◆ WHAT THE TASK ASKS: Locate every line in the items below that contains the word "series", and copy each of those lines in full.

-------------------------

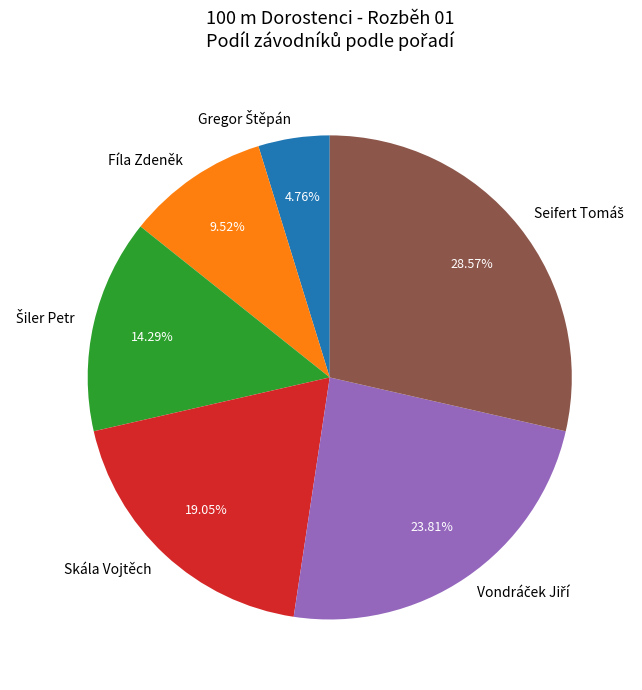

Is there any slice that represents more than half of the pie?

No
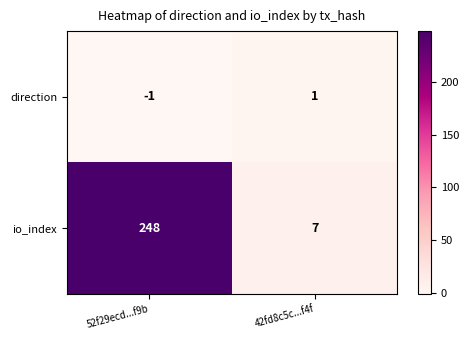

What value does the io_index series have at 52f29ecd...f9b, to the nearest 5?

250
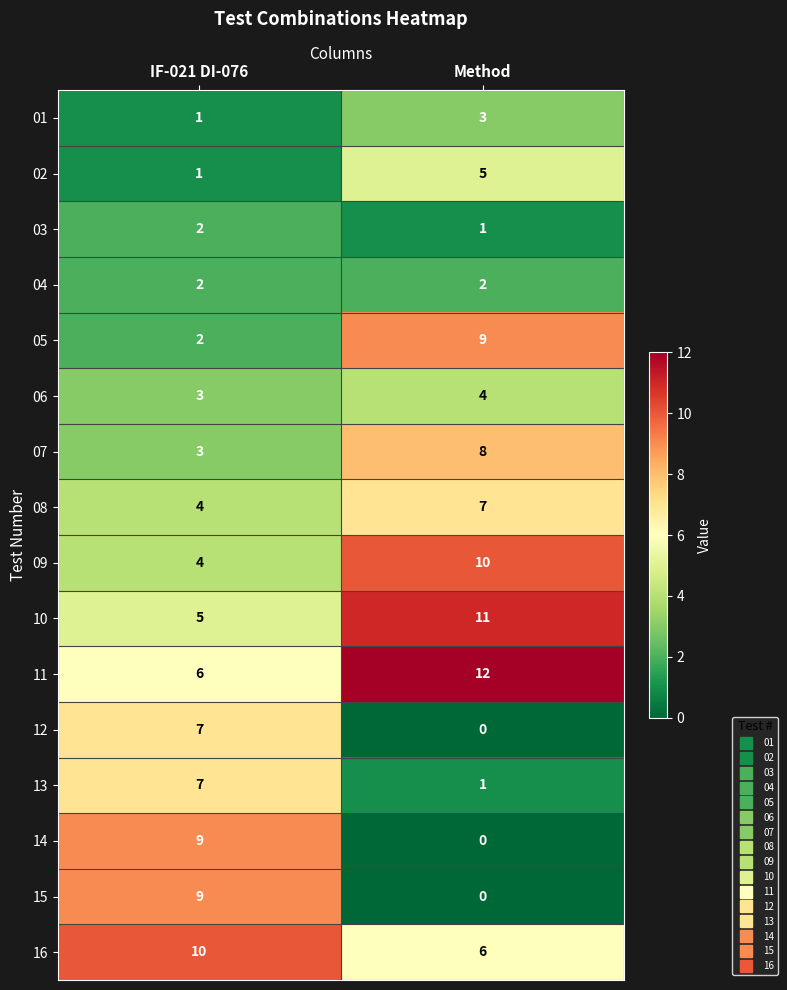

How many series are shown in this chart?

16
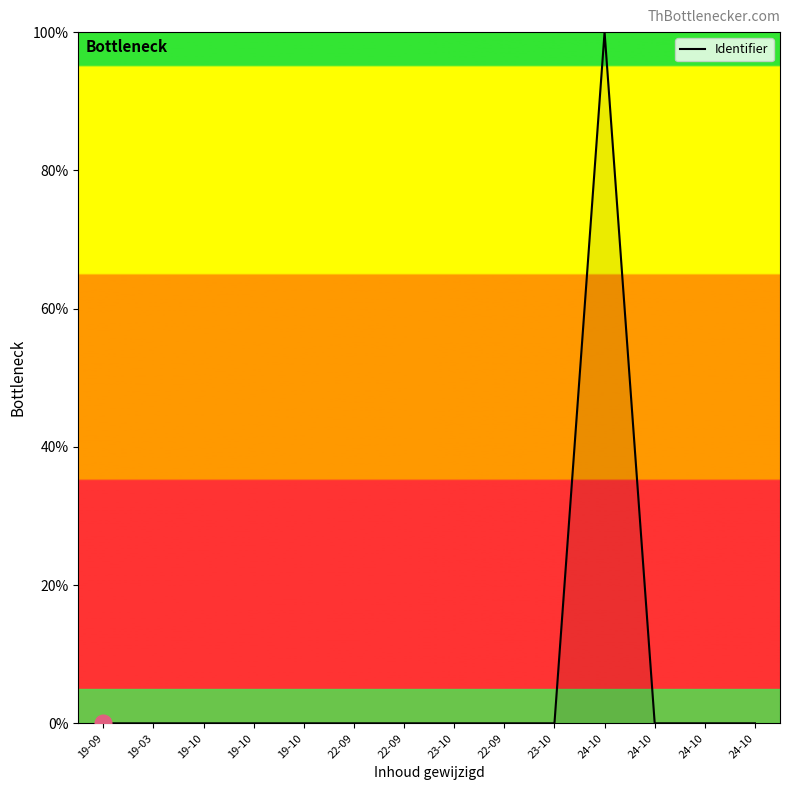

Is this an area chart (filled region under the line)?

Yes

-------------------------

◆ ANSWER SPACE:
What value does the io_index series have at 52f29ecd...f9b, to the nearest 5?
How many series are shown in this chart?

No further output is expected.